Everyone loves a winner. And there’s nothing that a certain cruel and craven type of “winner” loves more than a loser. And as far as that type of malicious dickwad is concerned, the more losers the better.
So such moral suck holes make losers, by creating a set of conditions that keep people feeling like they can’t possibly win. Confusion, chaos, fear, anger and depression are the vital ingredients in the time-tested recipe for Dictator Suckertash that’s now being cooked up in our country.
But that disgusting dish ain’t been made here yet. And it never will be, as long as enough Americans choose joy over despair, hope over surrender, peace over conflict.
We tend to think that “keep a positive attitude” is functionally or effectively useless. When in fact it’s anything but that. It is, rather, exactly how good people win, first individually, and then en masse.

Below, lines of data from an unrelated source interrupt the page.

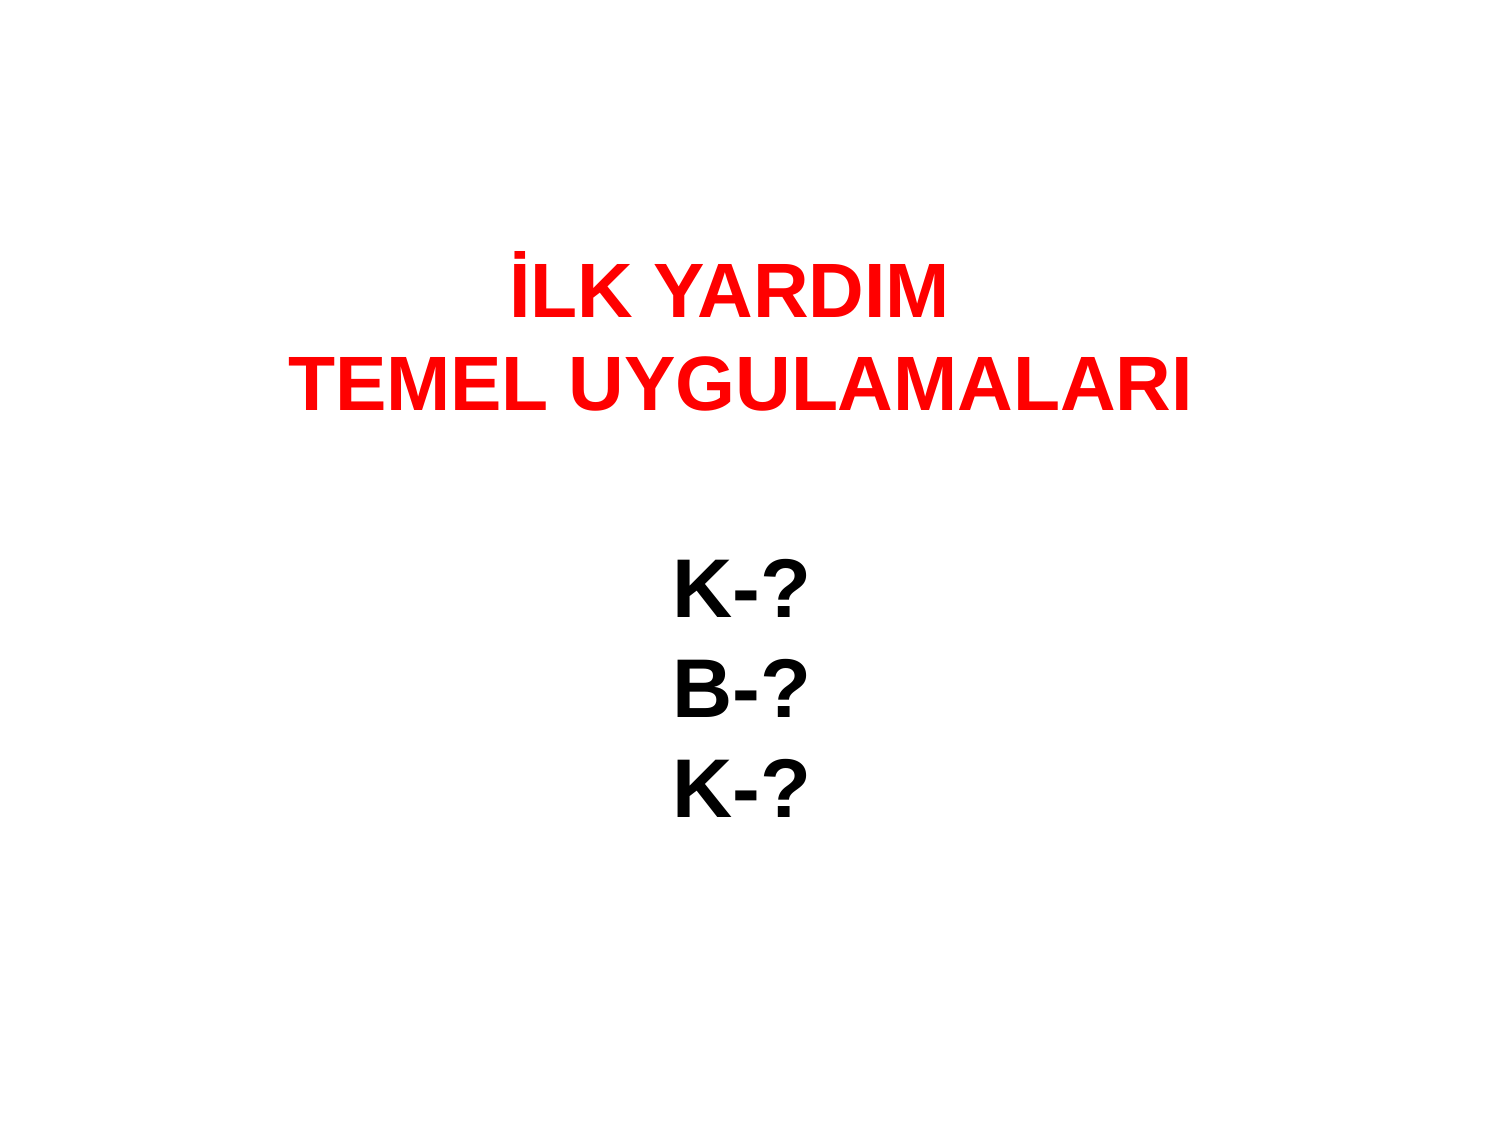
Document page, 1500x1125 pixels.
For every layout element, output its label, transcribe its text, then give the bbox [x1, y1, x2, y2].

text_box İLK YARDIM TEMEL UYGULAMALARI [159, 222, 1322, 445]
text_box K-? B-? K-? [171, 527, 1313, 842]
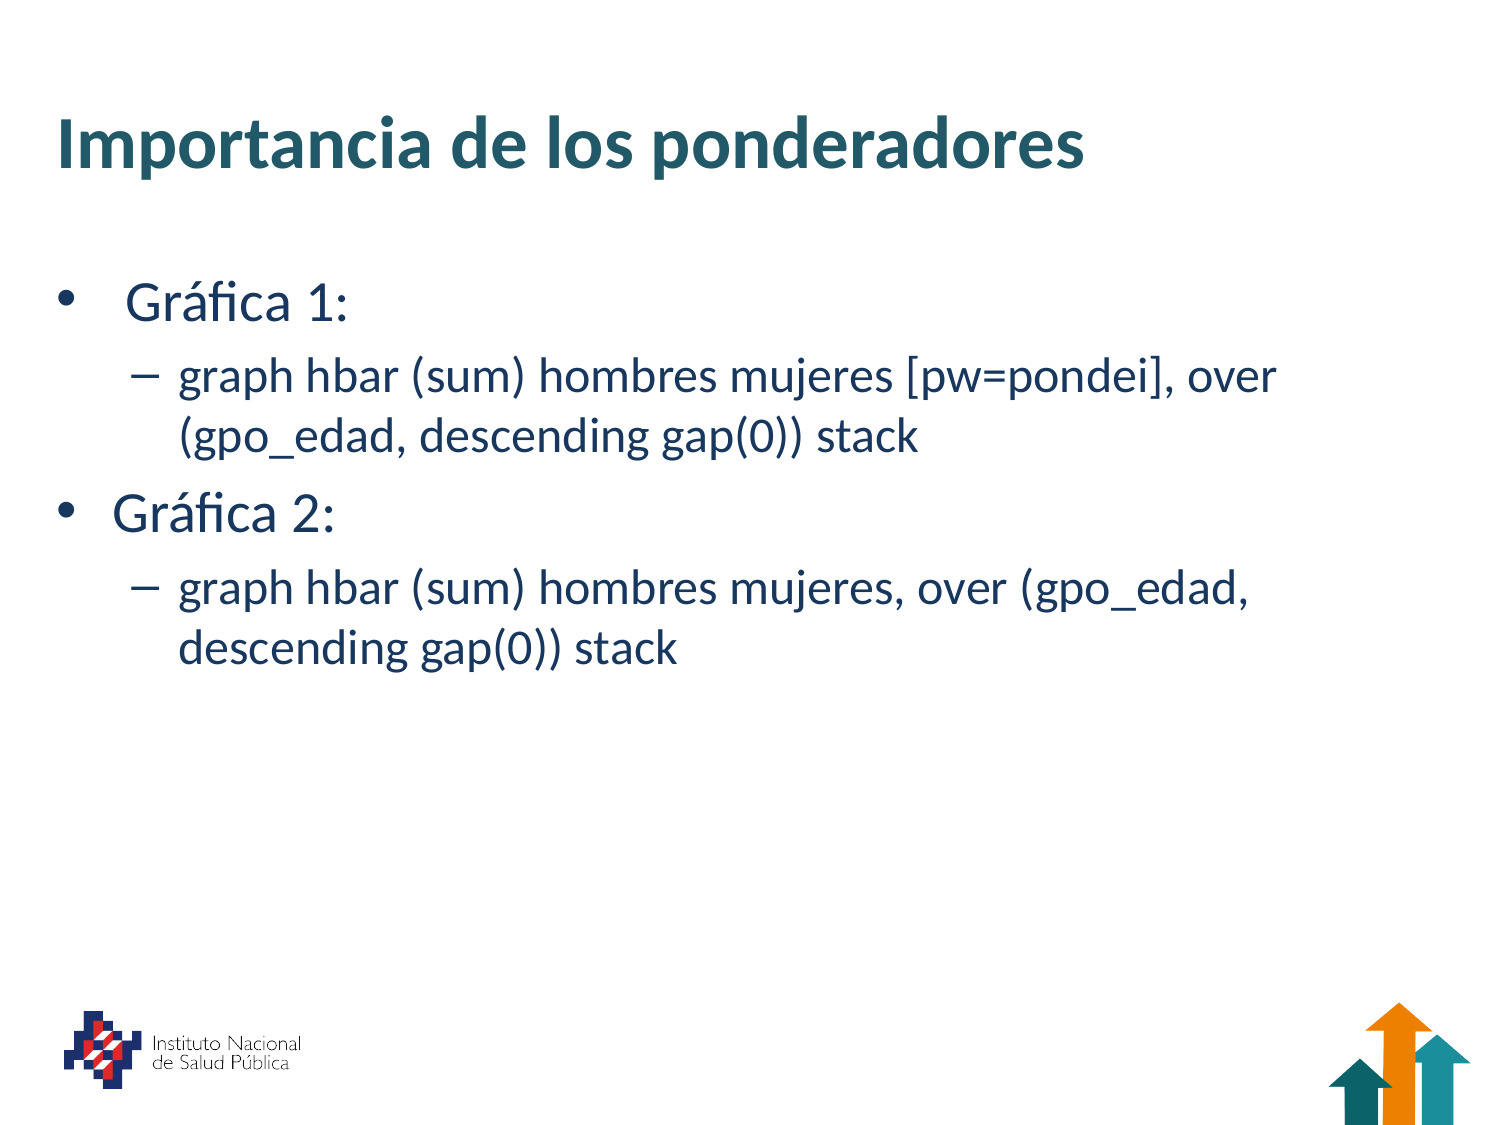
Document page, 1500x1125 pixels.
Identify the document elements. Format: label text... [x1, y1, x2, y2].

picture [1329, 1003, 1471, 1125]
title Importancia de los ponderadores [41, 45, 1388, 233]
list Gráfica 1: graph hbar (sum) hombres mujeres [pw=pondei], over (gpo_edad, descending gap(0)) stack Gráfica 2: graph hbar (sum) hombres mujeres, over (gpo_edad, descending gap(0)) stack [41, 255, 1400, 1000]
picture [64, 1011, 300, 1089]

You show the world—you show yourself—that you’re not despairing. That you believe in the better angels of human nature. That you’re not afraid of assholes whose mission is to make you live a fearful life. That you understand both the eternal and immediate value of a kind word, a thoughtful gesture, a smile given to someone not expecting one.
You live positively, and you spread positivity. And positivity dries up negativity like the sun dries up dog poop. It just works that way.
Look, our country has gone through serious troubles before. As bad as things are right now, it’s not like it was during the Vietnam War. We’re not mired in either of our devastating World Wars. This isn’t the Great Depression. It’s not the Civil War.
This is just some braying, bullying asshole whom a bunch of other assholes are either dumb enough to believe, or self-interested enough to use for their own craven reasons. Okay. That’s not nothing, for sure. But we voted Cretin #1 out of office the first time, and we can easily keep him out of office again.
Vote, work at a grassroots level for the advancement of those things you care about, and stay positive. And never forget that “stay positive” isn’t a vacuous platitude. It’s the most powerful force on earth. Before a joyous attitude the devil himself withdraws. So . . . do that! Be positive! Act positively! Spread positivity! If we all do that, then goodness will certainly win, and evil will retreat back to whatever slimy rock it hides under until it feels that its time has, yet again, arrived.
Let’s start pushing it back under that rock, where it belongs.
Spend time taking care of the people who matter to you, go to protests in order to meet other people who haven't given up, make art.